Textausschnitt:
------------------------------

Der geschädigte Autofahrer behauptete, er habe sich wöchentlich bei der Werkstatt nach dem Stand der Reparatur erkundigt. Ihm sei gesagt worden, dass es coronabedingt zu Lieferschwierigkeiten komme, weil zahlreiche Produktionsstätten nicht mehr in Betrieb seien.

„Mit diesen Anstrengungen ist der Kläger seiner Schadensminderungsobliegenheit nachgekommen. Er durfte sich auch mit dem Hinweis auf Lieferprobleme zufrieden geben, da dieser zumindest aus der maßgeblichen Laiensphäre auf dem Höhepunkt der ersten „Coronawelle“ nachvollziehbar war“, hoben die Richter des Amtsgerichtes Cottbus hervor.

------------------------------

Aufgaben:
1. Wie häufig hat sich der Autofahrer laut dem Textausschnitt bei der Werkstatt nach dem Stand der Reparatur erkundigt?
2. Zählen Sie alle Bezeichnungen auf, mit denen der Textausschnitt beteiligte Personen oder Stellen benennt.
3. Geben Sie den Teil des Textausschnitts wörtlich wieder, der bei „Der geschädigte Autofahrer“ beginnt und bei „Amtsgerichtes Cottbus hervor.“ endet.
Die Datensätze stehen in keinem Zusammenhang mit dem Textausschnitt.

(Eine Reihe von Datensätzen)
------------------------------

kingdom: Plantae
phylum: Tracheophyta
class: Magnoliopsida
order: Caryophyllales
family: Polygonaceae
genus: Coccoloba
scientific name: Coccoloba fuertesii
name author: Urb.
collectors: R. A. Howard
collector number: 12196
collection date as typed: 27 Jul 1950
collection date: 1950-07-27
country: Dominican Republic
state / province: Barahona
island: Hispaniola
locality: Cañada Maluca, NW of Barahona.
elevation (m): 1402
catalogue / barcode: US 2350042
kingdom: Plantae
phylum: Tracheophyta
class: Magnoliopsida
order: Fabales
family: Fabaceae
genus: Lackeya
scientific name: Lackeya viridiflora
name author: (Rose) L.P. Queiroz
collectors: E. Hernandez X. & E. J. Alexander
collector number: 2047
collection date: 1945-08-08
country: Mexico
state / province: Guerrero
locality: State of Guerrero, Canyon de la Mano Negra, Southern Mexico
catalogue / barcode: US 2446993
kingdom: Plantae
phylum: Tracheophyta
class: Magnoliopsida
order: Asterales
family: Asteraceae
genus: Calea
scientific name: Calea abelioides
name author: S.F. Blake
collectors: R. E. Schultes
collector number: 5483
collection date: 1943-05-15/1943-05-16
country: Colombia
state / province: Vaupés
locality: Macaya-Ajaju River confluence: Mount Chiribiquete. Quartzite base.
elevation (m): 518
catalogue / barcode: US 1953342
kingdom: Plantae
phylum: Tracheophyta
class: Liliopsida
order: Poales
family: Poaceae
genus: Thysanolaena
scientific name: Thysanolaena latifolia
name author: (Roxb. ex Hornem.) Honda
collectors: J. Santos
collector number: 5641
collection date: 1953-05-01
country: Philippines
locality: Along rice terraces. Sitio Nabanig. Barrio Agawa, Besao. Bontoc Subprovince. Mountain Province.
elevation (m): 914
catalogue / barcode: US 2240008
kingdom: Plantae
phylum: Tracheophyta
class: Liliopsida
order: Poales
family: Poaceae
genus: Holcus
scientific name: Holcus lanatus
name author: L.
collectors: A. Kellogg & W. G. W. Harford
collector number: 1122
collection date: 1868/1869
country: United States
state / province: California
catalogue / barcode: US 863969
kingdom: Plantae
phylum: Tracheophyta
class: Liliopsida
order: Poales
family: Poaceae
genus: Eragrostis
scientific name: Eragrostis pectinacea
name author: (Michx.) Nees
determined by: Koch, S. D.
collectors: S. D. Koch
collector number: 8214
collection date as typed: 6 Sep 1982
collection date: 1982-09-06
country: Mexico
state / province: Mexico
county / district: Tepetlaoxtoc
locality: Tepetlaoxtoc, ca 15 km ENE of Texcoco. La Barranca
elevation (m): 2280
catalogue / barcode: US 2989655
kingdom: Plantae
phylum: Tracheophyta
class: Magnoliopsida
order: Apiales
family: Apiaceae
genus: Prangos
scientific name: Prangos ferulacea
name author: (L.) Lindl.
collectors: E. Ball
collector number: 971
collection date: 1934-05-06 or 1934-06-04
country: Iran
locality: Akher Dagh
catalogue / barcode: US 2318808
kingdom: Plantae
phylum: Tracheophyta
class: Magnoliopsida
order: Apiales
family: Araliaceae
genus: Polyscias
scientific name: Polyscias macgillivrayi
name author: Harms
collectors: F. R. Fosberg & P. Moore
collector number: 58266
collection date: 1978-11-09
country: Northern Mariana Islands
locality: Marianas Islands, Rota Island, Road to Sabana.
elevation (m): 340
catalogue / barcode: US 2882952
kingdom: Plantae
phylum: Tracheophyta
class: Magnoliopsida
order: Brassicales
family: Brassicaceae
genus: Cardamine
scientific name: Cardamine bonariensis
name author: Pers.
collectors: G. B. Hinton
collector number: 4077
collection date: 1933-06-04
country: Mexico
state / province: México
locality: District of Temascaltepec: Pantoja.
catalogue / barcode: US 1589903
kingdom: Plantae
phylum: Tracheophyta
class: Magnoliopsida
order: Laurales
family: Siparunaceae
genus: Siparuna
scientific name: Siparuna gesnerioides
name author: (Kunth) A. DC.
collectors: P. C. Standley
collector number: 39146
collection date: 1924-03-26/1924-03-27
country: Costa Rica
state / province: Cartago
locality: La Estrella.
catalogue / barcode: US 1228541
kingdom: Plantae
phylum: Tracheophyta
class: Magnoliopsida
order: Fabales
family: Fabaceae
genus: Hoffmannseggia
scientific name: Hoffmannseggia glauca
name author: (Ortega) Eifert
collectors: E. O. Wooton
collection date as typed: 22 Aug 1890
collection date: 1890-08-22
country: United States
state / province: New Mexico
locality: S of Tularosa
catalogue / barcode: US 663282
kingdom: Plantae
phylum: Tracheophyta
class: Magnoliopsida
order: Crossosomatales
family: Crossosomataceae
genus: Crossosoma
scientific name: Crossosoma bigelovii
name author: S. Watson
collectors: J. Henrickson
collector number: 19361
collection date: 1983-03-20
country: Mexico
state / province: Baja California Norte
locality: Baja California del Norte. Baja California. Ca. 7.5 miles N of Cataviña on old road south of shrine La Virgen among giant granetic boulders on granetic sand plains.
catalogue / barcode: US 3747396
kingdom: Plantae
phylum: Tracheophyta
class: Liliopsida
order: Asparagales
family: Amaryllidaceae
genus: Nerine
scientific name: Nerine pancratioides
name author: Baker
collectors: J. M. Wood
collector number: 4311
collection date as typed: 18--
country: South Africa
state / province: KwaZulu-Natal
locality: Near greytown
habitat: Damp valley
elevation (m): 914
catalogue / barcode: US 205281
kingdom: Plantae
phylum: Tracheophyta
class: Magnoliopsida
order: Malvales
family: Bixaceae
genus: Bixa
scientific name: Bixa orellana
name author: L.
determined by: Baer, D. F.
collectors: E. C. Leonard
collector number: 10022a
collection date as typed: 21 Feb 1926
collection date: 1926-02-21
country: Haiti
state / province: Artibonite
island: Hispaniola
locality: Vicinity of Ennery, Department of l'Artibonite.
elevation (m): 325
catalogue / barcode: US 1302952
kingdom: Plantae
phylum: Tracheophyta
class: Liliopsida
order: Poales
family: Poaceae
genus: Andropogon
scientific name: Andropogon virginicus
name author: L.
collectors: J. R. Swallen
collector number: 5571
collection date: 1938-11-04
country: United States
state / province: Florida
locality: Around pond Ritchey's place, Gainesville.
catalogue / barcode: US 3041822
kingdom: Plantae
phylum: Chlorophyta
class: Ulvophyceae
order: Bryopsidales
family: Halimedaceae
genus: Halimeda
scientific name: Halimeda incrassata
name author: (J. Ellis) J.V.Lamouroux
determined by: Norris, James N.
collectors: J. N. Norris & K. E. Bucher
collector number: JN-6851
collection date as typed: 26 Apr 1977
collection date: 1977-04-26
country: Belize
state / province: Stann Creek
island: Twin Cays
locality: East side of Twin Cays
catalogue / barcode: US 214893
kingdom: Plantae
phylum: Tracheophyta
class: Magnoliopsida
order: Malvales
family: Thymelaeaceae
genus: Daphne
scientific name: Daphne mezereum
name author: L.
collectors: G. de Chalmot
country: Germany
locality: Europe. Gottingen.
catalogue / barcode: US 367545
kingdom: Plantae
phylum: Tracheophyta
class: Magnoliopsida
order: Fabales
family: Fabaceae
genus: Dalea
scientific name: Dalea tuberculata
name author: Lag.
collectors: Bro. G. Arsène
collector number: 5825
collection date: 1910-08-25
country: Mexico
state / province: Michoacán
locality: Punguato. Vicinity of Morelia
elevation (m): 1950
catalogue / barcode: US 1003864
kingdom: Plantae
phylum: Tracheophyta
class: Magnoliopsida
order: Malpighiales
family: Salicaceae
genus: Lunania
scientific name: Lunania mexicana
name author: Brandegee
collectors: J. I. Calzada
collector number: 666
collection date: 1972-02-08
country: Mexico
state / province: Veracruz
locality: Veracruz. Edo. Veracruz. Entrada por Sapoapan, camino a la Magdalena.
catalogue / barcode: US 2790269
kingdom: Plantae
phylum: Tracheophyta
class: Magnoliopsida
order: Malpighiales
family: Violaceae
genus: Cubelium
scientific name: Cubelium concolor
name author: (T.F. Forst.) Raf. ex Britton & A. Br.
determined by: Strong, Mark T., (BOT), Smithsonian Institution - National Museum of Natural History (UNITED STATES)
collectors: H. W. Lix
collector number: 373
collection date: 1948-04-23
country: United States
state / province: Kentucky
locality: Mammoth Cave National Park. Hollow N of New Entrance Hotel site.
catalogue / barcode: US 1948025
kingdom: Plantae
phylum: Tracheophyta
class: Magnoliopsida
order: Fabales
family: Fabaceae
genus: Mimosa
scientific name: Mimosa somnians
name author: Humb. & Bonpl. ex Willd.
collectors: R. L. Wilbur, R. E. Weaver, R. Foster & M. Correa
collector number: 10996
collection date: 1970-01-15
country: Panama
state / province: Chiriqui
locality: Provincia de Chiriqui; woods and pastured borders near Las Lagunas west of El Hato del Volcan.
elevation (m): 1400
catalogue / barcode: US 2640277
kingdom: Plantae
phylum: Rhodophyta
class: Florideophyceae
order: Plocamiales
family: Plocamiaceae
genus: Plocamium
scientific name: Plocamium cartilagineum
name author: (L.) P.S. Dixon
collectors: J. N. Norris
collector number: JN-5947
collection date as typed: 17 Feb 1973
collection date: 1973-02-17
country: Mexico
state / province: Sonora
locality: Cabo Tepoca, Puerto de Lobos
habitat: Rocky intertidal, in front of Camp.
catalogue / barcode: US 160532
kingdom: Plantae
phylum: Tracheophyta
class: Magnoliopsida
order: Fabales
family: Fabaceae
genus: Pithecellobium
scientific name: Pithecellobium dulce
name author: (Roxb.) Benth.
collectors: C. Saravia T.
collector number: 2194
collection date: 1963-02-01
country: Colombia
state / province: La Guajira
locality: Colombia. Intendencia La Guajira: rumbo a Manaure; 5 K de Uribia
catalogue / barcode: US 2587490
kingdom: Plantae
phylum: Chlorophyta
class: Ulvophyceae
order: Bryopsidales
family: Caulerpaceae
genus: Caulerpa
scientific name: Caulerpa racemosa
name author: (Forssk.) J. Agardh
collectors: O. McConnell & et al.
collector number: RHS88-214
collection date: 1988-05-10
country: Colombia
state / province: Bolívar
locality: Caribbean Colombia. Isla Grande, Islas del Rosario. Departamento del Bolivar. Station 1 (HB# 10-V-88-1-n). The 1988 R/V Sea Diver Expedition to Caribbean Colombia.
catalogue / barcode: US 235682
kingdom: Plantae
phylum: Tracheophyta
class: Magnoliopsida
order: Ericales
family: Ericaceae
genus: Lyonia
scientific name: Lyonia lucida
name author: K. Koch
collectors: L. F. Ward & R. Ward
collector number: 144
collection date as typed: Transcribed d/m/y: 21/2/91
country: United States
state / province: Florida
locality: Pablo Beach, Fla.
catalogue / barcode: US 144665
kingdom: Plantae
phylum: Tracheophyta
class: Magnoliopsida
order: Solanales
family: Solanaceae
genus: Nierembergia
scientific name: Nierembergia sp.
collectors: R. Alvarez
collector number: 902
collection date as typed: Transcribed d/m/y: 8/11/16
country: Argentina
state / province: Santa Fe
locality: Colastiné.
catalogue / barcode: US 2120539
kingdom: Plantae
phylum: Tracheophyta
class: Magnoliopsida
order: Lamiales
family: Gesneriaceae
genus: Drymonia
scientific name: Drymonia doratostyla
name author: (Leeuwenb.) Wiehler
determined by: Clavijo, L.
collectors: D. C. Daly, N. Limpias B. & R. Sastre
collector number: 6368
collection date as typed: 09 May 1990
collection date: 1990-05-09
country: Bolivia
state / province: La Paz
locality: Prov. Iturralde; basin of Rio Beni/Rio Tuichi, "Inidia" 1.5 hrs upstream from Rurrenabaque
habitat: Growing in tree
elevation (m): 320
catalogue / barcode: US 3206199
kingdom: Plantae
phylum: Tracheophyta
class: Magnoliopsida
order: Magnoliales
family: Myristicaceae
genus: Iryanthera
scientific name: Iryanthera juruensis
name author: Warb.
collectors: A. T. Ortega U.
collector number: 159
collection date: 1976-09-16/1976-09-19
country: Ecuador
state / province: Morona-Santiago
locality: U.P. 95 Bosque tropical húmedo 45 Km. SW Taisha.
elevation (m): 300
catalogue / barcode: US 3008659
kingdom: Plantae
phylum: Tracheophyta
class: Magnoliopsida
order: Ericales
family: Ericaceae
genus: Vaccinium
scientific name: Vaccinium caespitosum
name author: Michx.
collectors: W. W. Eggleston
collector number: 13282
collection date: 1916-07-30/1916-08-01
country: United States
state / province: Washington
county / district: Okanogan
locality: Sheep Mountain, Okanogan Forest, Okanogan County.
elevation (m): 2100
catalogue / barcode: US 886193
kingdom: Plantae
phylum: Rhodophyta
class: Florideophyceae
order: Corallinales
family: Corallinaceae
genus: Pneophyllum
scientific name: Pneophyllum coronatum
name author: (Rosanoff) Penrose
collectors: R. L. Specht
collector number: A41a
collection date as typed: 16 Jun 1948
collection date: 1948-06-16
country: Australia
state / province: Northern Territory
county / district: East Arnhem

------------------------------

Ergebnisse:
1. Wöchentlich.

2. der geschädigte Autofahrer, die Werkstatt, der Kläger, die Richter des Amtsgerichtes Cottbus

3.
Der geschädigte Autofahrer behauptete, er habe sich wöchentlich bei der Werkstatt nach dem Stand der Reparatur erkundigt. Ihm sei gesagt worden, dass es coronabedingt zu Lieferschwierigkeiten komme, weil zahlreiche Produktionsstätten nicht mehr in Betrieb seien.

„Mit diesen Anstrengungen ist der Kläger seiner Schadensminderungsobliegenheit nachgekommen. Er durfte sich auch mit dem Hinweis auf Lieferprobleme zufrieden geben, da dieser zumindest aus der maßgeblichen Laiensphäre auf dem Höhepunkt der ersten „Coronawelle“ nachvollziehbar war“, hoben die Richter des Amtsgerichtes Cottbus hervor.